[Qbs] Improving qbs resolve performance

Christian Kandeler Christian.Kandeler at qt.io
Mon Jul 15 11:07:06 CEST 2019


On Sat, 13 Jul 2019 17:37:04 +1200
Christian Gagneraud <chgans at gmail.com> wrote:

> On Sat, 13 Jul 2019 at 00:48, Christian Kandeler
> <Christian.Kandeler at qt.io> wrote:
> >
> > On Fri, 12 Jul 2019 12:05:48 +0000
> > Maximilian Hrabowski <hrabowski at clausmark.com> wrote:
> >  
> > > >> I have a fairly large project with a root projects that pulls in several SubProjects, altogether with unit tests its about 313 qbs files that are pulled in.  
> > > >
> > > > The number of project files is not all that important by itself. Qt Creator, for instance, has a comparable number, and resolves much faster than your project.  
> > >
> > > Can you give any guidance what to avoid, i.e. what makes resolving slow if QtC is much faster resolved?  
> >
> > Nothing beyond the obvious, such as calling external processes on the right-hand side of properties (but you should get warnings for that anyway). Related: If you have probes, be sure not to trigger them inadvertently. Excessive use of wildcards is also discouraged.
> > This is what comes to mind spontaneously.  
> 
> What about complex inter-dependencies? I tried once to convert a
> legacy project. This was quite big (bigger than QtC) and complex (in
> term of public/private inter-dependencies), and i do remember running
> into "performance" issues.

The number of modules pulled in per product is surely relevant (note that product dependencies are modules in this sense).

> What about the cpp and the moc scanner? if you have a lot of
> "moc'able" source files, with complex/crazy include hierarchy, could
> this seriously impact the resolve work?

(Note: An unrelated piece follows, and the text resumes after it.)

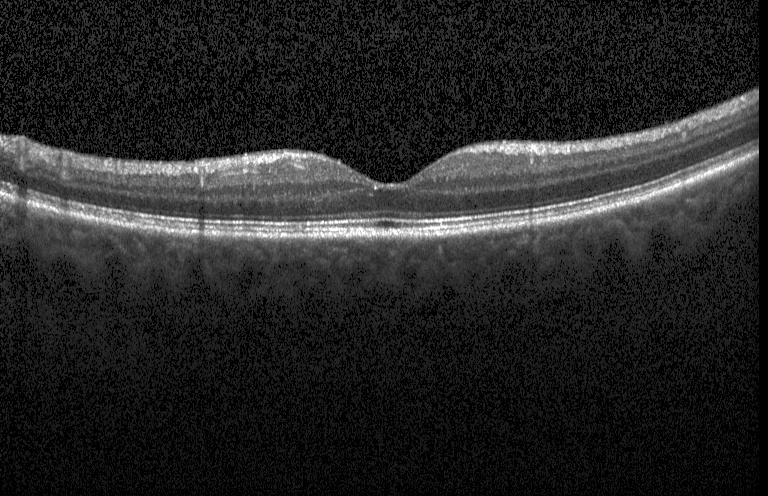 Retinal OCT cross-section — Diagnosis: no evidence of choroidal neovascularization, diabetic macular edema, or drusen.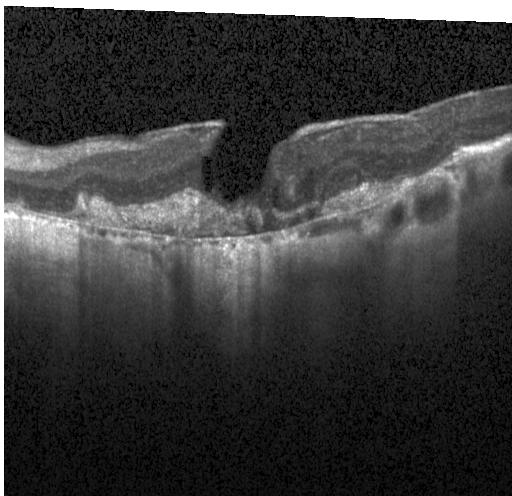
Diagnosis: a choroidal neovascular membrane.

No, that's done when building and has nothing to do with resolving.

> Pure speculation here, randomly picked:
> I'm not familiar with Qbs internals, but just stumble on the "Opaq"
> struct in cppscanner.cpp, which has a "QList<ScanResult>
> includedFiles; " member. Given how lists are not CPU cache friendly,
> could this sort of "minor details" greatly impact Qbs performance when
> trying to resolve "poorly" organized giant projects? With modern CPU,
> cache locality is paramount.

Again, that's a build time thing.

> > (I certainly don't want to to dissuade anyone from trying, it's just that you need to be prepared for a disappointing outcome. For a much lower-hanging fruit in the area of performance improvement, take a look at https://bugreports.qt.io/browse/QBS-1448.)  
> (pure speculation here).
> 
> Is the build graph first built/resolve in-memory, or is it
> built/visited on-disk?
> If the former, then it is unlikely the bottle neck here, if the later,
> that might indeed be a good lead.

That task is about the time is takes to load a stored build graph.